• **Problem description**: Please output the listing below character for character and omit the images.

• **Information provided**:
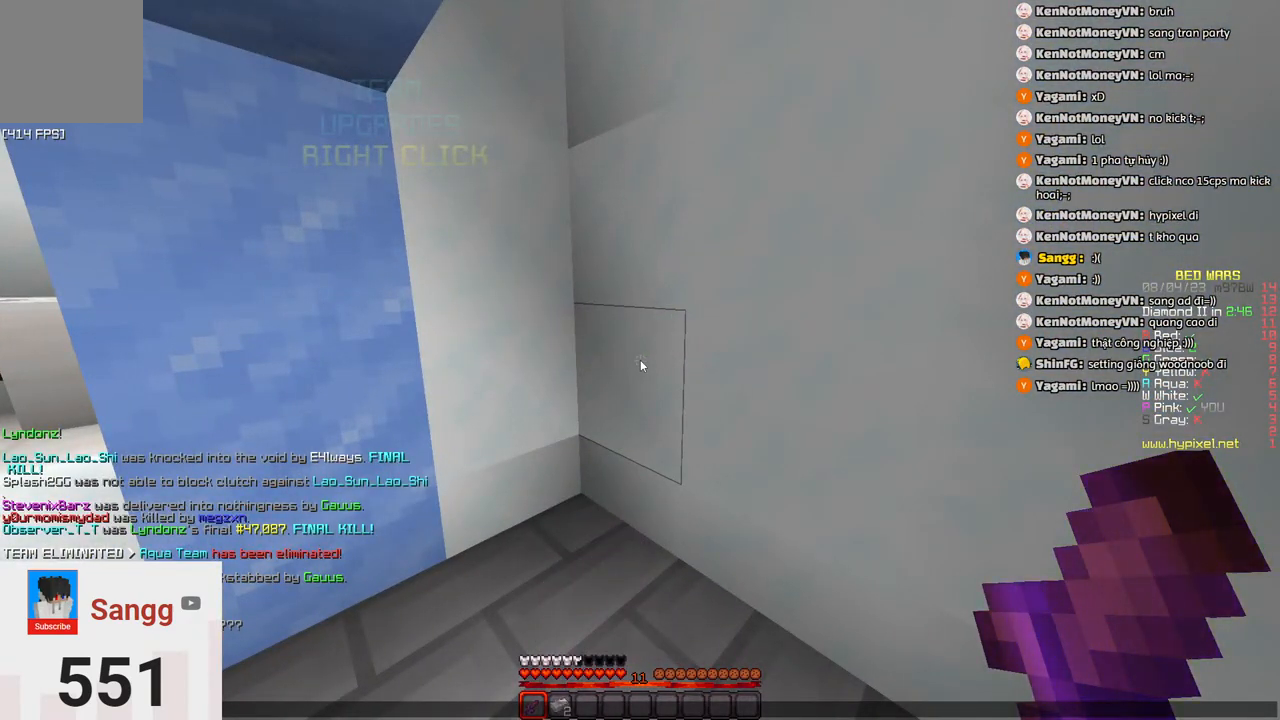
{"keys": [], "events": []}
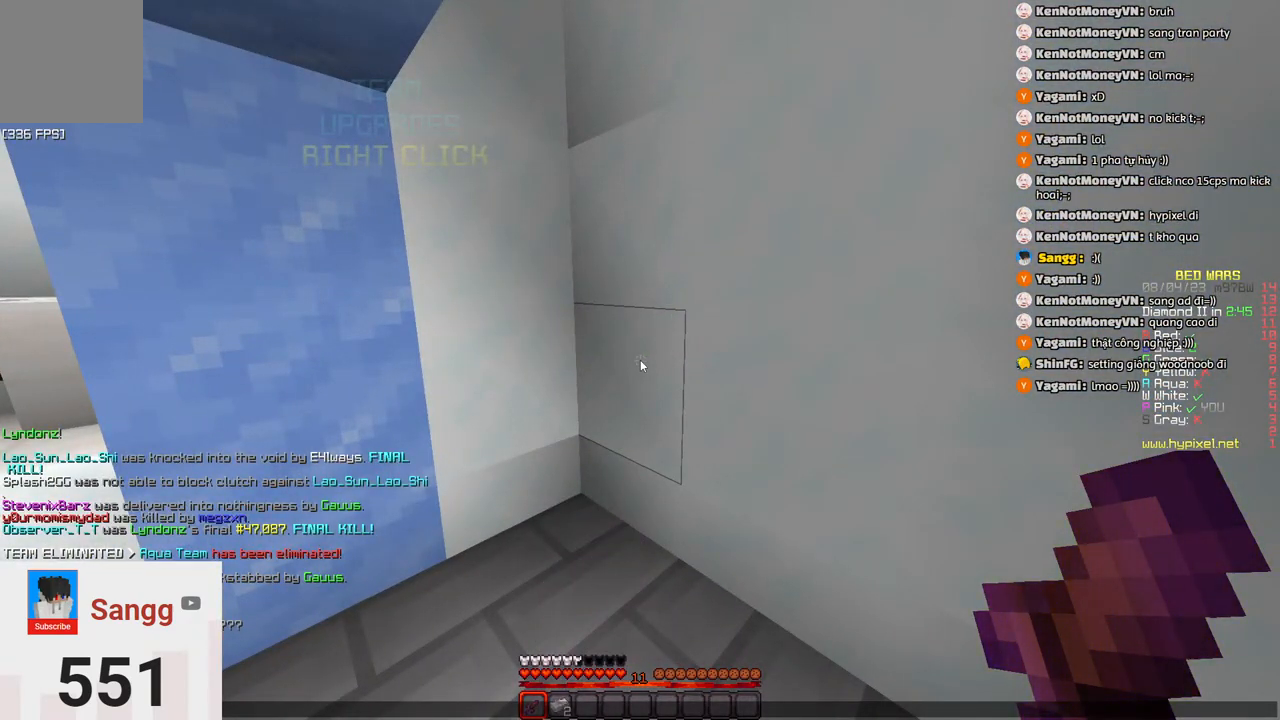
{"keys": [], "events": []}
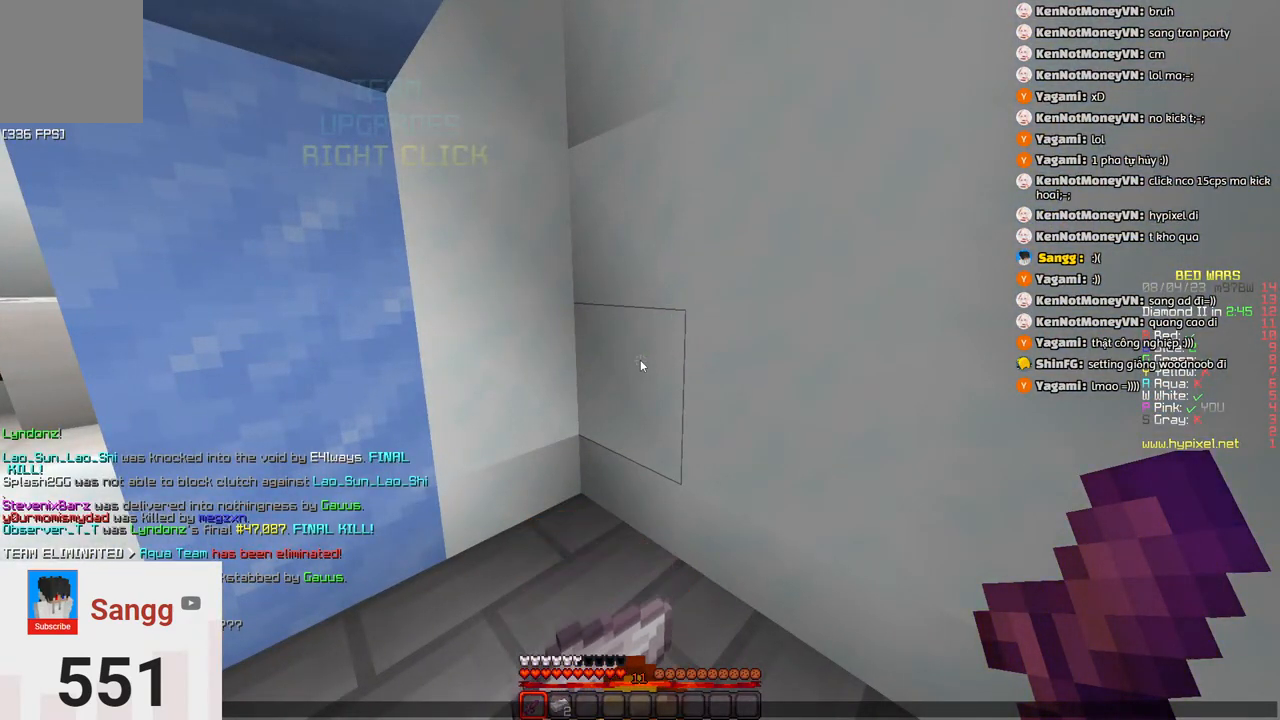
{"keys": ["a", "w"], "events": [[416, "a", "down"], [466, "w", "down"]]}
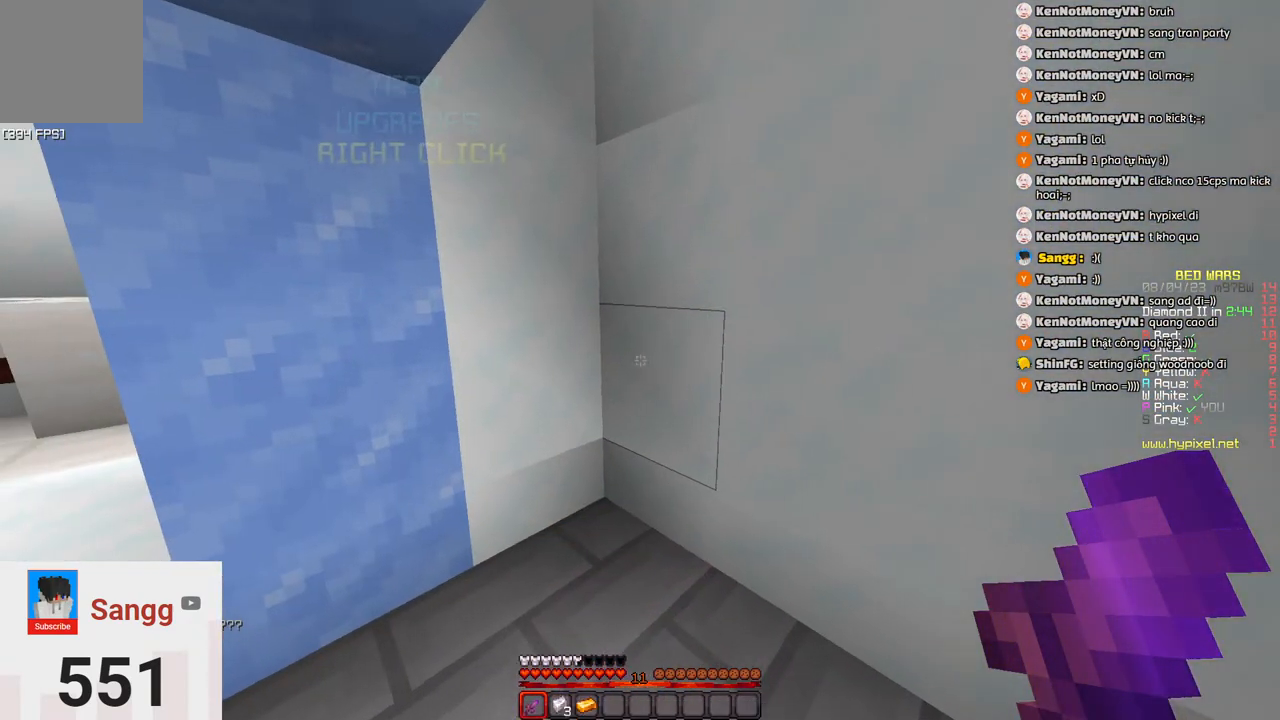
{"keys": ["d"], "events": [[66, "d", "down"], [116, "w", "up"], [233, "d", "up"], [433, "d", "down"], [500, "a", "up"]]}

• **Expected answer**:
{"keys": [], "events": []}
{"keys": [], "events": []}
{"keys": ["a", "w"], "events": [[416, "a", "down"], [466, "w", "down"]]}
{"keys": ["d"], "events": [[66, "d", "down"], [116, "w", "up"], [233, "d", "up"], [433, "d", "down"], [500, "a", "up"]]}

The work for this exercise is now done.